Me invadía una sospecha que nunca había albergado. La sospecha de que allí había algo peor que la violencia. La sospecha de que me rodeaba no simplemente el terror organizado, sino un enemigo mucho más peligroso, del cual era imposible defenderse: la estupidez. ¿Qué ocurriría(y la idea me asustó de verdad) si alguien dijera de repete que todo lo que se estaba preparando, todo lo que allí se estaba realizando, no sólo era mezquino y cruel, sino también profunda y desesperadamente superfluo y estúpido? Esa perspectiva me dejó perplejo. Nunca me había atrevido a pensarlo. Vivía entre individuos que habían aprendido de memoria y que repetían sin cesar que la Idea era una, eterna e indivisible. La persona que cree en un solo libro es siempre peligrosa. Es el tipo de persona que se enfrenta a los problemas de la vida sin flexibilidad interna, basándose únicamente en rígidas suposiciones”.
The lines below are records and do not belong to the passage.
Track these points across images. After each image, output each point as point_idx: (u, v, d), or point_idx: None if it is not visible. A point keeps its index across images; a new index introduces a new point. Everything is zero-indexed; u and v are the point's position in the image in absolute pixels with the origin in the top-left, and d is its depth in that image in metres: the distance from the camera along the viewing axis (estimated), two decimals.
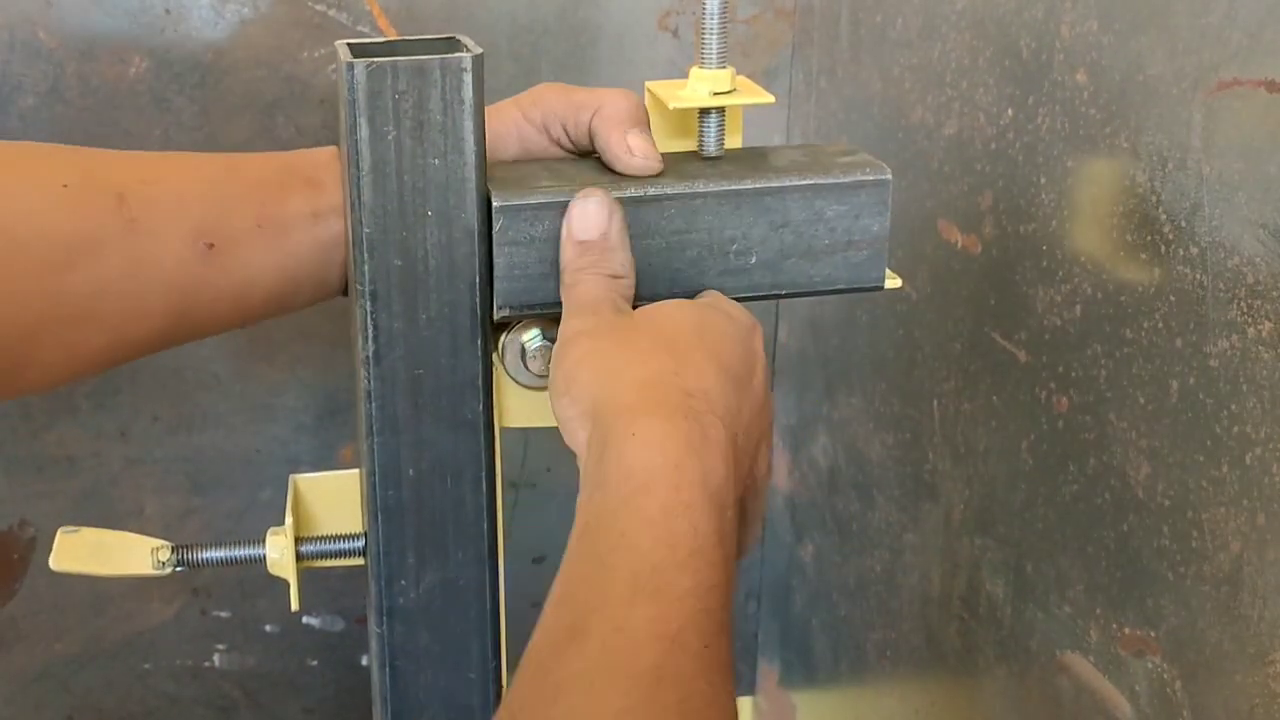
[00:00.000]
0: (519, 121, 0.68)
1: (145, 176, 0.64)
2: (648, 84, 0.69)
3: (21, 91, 0.95)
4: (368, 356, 0.63)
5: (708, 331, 0.60)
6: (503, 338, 0.66)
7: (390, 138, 0.60)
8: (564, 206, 0.63)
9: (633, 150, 0.64)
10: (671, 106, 0.66)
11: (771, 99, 0.66)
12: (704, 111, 0.67)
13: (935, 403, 0.88)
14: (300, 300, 0.67)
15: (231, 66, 0.98)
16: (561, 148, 0.68)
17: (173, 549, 0.68)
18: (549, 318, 0.65)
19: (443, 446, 0.64)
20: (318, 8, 0.98)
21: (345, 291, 0.67)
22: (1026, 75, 0.75)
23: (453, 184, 0.61)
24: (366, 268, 0.62)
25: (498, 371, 0.66)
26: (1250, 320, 0.59)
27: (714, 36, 0.65)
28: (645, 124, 0.66)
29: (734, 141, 0.70)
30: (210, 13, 0.96)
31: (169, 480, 1.07)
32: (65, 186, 0.62)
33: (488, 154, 0.63)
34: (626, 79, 1.00)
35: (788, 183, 0.65)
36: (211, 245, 0.63)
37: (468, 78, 0.60)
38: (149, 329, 0.64)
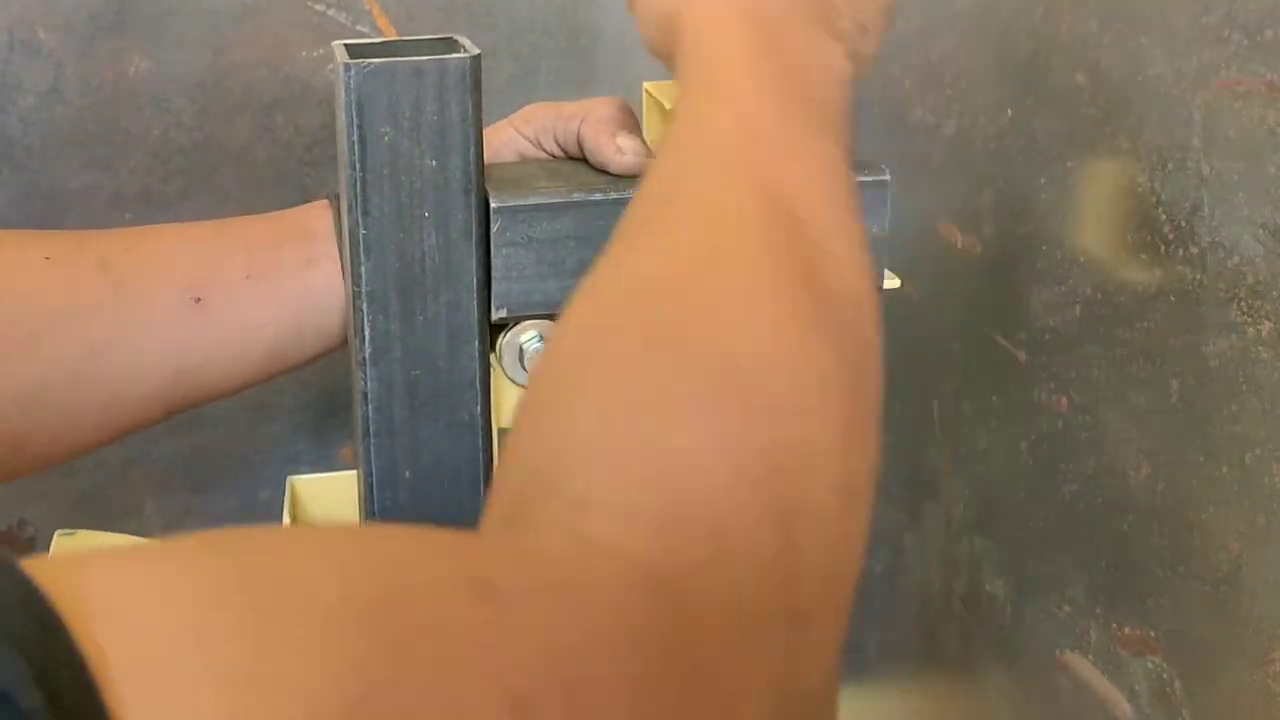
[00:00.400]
0: (515, 138, 0.69)
1: (129, 244, 0.65)
2: (646, 85, 0.69)
3: (21, 91, 0.95)
4: (365, 358, 0.63)
5: None
6: (500, 339, 0.66)
7: (387, 139, 0.60)
8: (562, 207, 0.63)
9: (623, 149, 0.65)
10: (670, 107, 0.66)
11: None
12: None
13: (935, 403, 0.88)
14: (305, 351, 0.67)
15: (231, 66, 0.97)
16: (555, 159, 0.69)
17: None
18: (546, 318, 0.65)
19: (440, 448, 0.64)
20: (317, 8, 0.97)
21: None
22: (1026, 75, 0.75)
23: (450, 185, 0.61)
24: (364, 269, 0.62)
25: (496, 373, 0.66)
26: (1250, 320, 0.59)
27: None
28: (633, 127, 0.66)
29: None
30: (210, 13, 0.96)
31: (168, 480, 1.07)
32: (48, 259, 0.64)
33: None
34: (626, 79, 1.00)
35: None
36: (200, 299, 0.64)
37: (465, 79, 0.60)
38: (147, 389, 0.65)
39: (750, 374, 0.42)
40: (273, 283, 0.65)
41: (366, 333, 0.62)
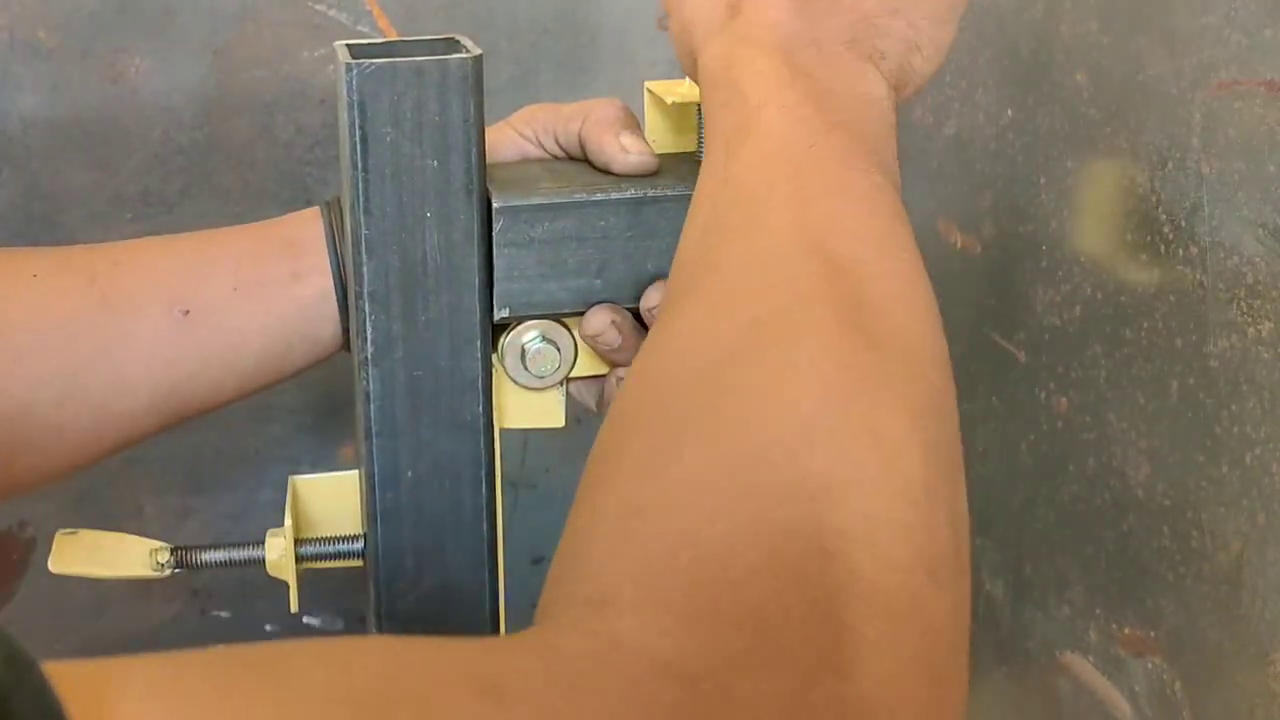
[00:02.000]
0: (515, 139, 0.69)
1: (117, 258, 0.65)
2: (647, 84, 0.69)
3: (21, 91, 0.95)
4: (366, 358, 0.63)
5: None
6: (502, 339, 0.66)
7: (389, 139, 0.60)
8: (563, 207, 0.63)
9: (627, 148, 0.65)
10: (669, 101, 0.66)
11: None
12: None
13: None
14: (294, 362, 0.67)
15: (231, 66, 0.97)
16: (557, 159, 0.69)
17: (171, 550, 0.68)
18: (548, 319, 0.65)
19: (442, 448, 0.64)
20: (318, 8, 0.97)
21: (347, 347, 0.67)
22: (1026, 75, 0.75)
23: (452, 185, 0.61)
24: (365, 269, 0.62)
25: (497, 373, 0.66)
26: (1250, 320, 0.59)
27: None
28: (635, 127, 0.66)
29: None
30: (210, 13, 0.96)
31: (168, 480, 1.07)
32: (35, 276, 0.63)
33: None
34: (627, 79, 1.00)
35: None
36: (187, 313, 0.64)
37: (466, 79, 0.60)
38: (136, 402, 0.65)
39: (786, 452, 0.39)
40: (260, 295, 0.65)
41: (368, 333, 0.62)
En su última noche en Budapest -la última en toda su vida- Márai cena con un viejo amigo con el que sí puede hablar sin miedo. Salen del restaurante y comprenden que no volverán a verse. “Nos despedimos en la esquina de la calle, en medio de la noche. Para decirnos adiós, nos pedimos perdón mutuamente: él por quedarse y yo por irme”.